→ **What is needed**
Where the word "error" occurs in a line of the data, return the whole line.

→ **Source records**
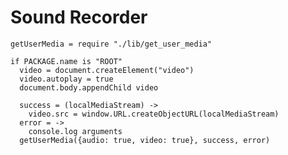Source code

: Sound Recorder
==============

    getUserMedia = require "./lib/get_user_media"

    if PACKAGE.name is "ROOT"
      video = document.createElement("video")
      video.autoplay = true
      document.body.appendChild video

      success = (localMediaStream) ->
        video.src = window.URL.createObjectURL(localMediaStream)
      error = ->
        console.log arguments
      getUserMedia({audio: true, video: true}, success, error)
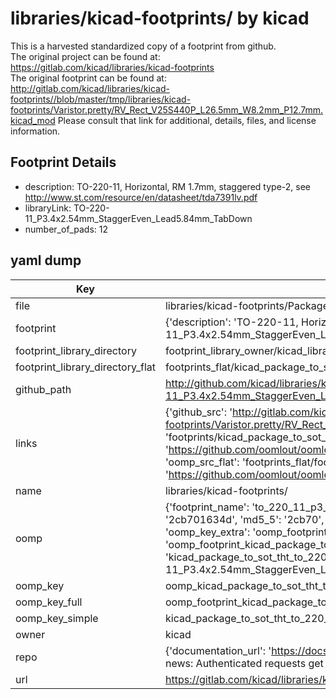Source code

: # libraries/kicad-footprints/ by kicad  
This is a harvested standardized copy of a footprint from github.  
The original project can be found at:  
https://gitlab.com/kicad/libraries/kicad-footprints  
The original footprint can be found at:
http://gitlab.com/kicad/libraries/kicad-footprints//blob/master/tmp/libraries/kicad-footprints/Varistor.pretty/RV_Rect_V25S440P_L26.5mm_W8.2mm_P12.7mm.kicad_mod
Please consult that link for additional, details, files, and license information.  
## Footprint Details
* description: TO-220-11, Horizontal, RM 1.7mm, staggered type-2, see http://www.st.com/resource/en/datasheet/tda7391lv.pdf  
* libraryLink: TO-220-11_P3.4x2.54mm_StaggerEven_Lead5.84mm_TabDown  
* number_of_pads: 12  
## yaml dump  
| Key | Value |  
| --- | --- |  
| file | libraries/kicad-footprints/Package_TO_SOT_THT.pretty/TO-220-11_P3.4x2.54mm_StaggerEven_Lead5.84mm_TabDown.kicad_mod |  
| footprint | {'description': 'TO-220-11, Horizontal, RM 1.7mm, staggered type-2, see http://www.st.com/resource/en/datasheet/tda7391lv.pdf', 'libraryLink': 'TO-220-11_P3.4x2.54mm_StaggerEven_Lead5.84mm_TabDown', 'number_of_pads': 12} |  
| footprint_library_directory | footprint_library_owner/kicad_libraries/kicad-footprints/ |  
| footprint_library_directory_flat | footprints_flat/kicad_package_to_sot_tht_to_220_11_p3_4x2_54mm_staggereven_lead5_84mm_tabdown/working |  
| github_path | http://github.com/kicad/libraries/kicad-footprints//blob/master/tmp/libraries/kicad-footprints/Package_TO_SOT_THT.pretty/TO-220-11_P3.4x2.54mm_StaggerEven_Lead5.84mm_TabDown.kicad_mod |  
| links | {'github_src': 'http://gitlab.com/kicad/libraries/kicad-footprints//blob/master/tmp/libraries/kicad-footprints/Varistor.pretty/RV_Rect_V25S440P_L26.5mm_W8.2mm_P12.7mm.kicad_mod', 'github_src_repo': 'https://gitlab.com/kicad/libraries/kicad-footprints', 'oomp_bot': 'footprints/kicad_package_to_sot_tht_to_220_11_p3_4x2_54mm_staggereven_lead5_84mm_tabdown/working', 'oomp_bot_github': 'https://github.com/oomlout/oomlout_oomp_footprint_bot/tree/main/footprints/kicad_package_to_sot_tht_to_220_11_p3_4x2_54mm_staggereven_lead5_84mm_tabdown/working', 'oomp_src_flat': 'footprints_flat/footprints_flat/kicad_package_to_sot_tht_to_220_11_p3_4x2_54mm_staggereven_lead5_84mm_tabdown/working', 'oomp_src_flat_github': 'https://github.com/oomlout/oomlout_oomp_footprint_src/tree/main/footprints_flat/kicad_package_to_sot_tht_to_220_11_p3_4x2_54mm_staggereven_lead5_84mm_tabdown/working'} |  
| name | libraries/kicad-footprints/ |  
| oomp | {'footprint_name': 'to_220_11_p3_4x2_54mm_staggereven_lead5_84mm_tabdown', 'library_name': 'package_to_sot_tht', 'md5': '2cb701634dcafa35f8f3d867c6bb859f', 'md5_10': '2cb701634d', 'md5_5': '2cb70', 'md5_6': '2cb701', 'oomp_key': 'oomp_kicad_package_to_sot_tht_to_220_11_p3_4x2_54mm_staggereven_lead5_84mm_tabdown', 'oomp_key_extra': 'oomp_footprint_kicad_package_to_sot_tht_to_220_11_p3_4x2_54mm_staggereven_lead5_84mm_tabdown', 'oomp_key_full': 'oomp_footprint_kicad_package_to_sot_tht_to_220_11_p3_4x2_54mm_staggereven_lead5_84mm_tabdown_2cb701', 'oomp_key_simple': 'kicad_package_to_sot_tht_to_220_11_p3_4x2_54mm_staggereven_lead5_84mm_tabdown', 'original_filename': 'libraries/kicad-footprints/Package_TO_SOT_THT.pretty/TO-220-11_P3.4x2.54mm_StaggerEven_Lead5.84mm_TabDown.kicad_mod', 'owner_name': 'kicad'} |  
| oomp_key | oomp_kicad_package_to_sot_tht_to_220_11_p3_4x2_54mm_staggereven_lead5_84mm_tabdown |  
| oomp_key_full | oomp_footprint_kicad_package_to_sot_tht_to_220_11_p3_4x2_54mm_staggereven_lead5_84mm_tabdown |  
| oomp_key_simple | kicad_package_to_sot_tht_to_220_11_p3_4x2_54mm_staggereven_lead5_84mm_tabdown |  
| owner | kicad |  
| repo | {'documentation_url': 'https://docs.github.com/rest/overview/resources-in-the-rest-api#rate-limiting', 'message': "API rate limit exceeded for 84.66.173.59. (But here's the good news: Authenticated requests get a higher rate limit. Check out the documentation for more details.)"} |  
| url | https://gitlab.com/kicad/libraries/kicad-footprints |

→ **Response for this exercise**
      error = ->
      getUserMedia({audio: true, video: true}, success, error)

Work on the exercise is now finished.